§ TASK TO COMPLETE: Copy the listing verbatim, excluding any images found in it.

────

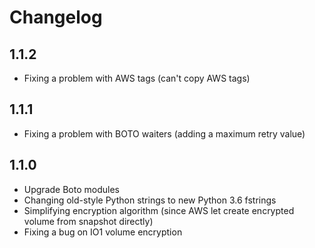 # Changelog

## 1.1.2

- Fixing a problem with AWS tags (can't copy AWS tags) 

## 1.1.1

- Fixing a problem with BOTO waiters (adding a maximum retry value) 

## 1.1.0

- Upgrade Boto modules
- Changing old-style Python strings to new Python 3.6 fstrings
- Simplifying encryption algorithm (since AWS let create encrypted volume from snapshot directly)
- Fixing a bug on IO1 volume encryption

────

§ ANSWER FOR THE TASK:
 # Changelog

## 1.1.2

- Fixing a problem with AWS tags (can't copy AWS tags) 

## 1.1.1

- Fixing a problem with BOTO waiters (adding a maximum retry value) 

## 1.1.0

- Upgrade Boto modules
- Changing old-style Python strings to new Python 3.6 fstrings
- Simplifying encryption algorithm (since AWS let create encrypted volume from snapshot directly)
- Fixing a bug on IO1 volume encryption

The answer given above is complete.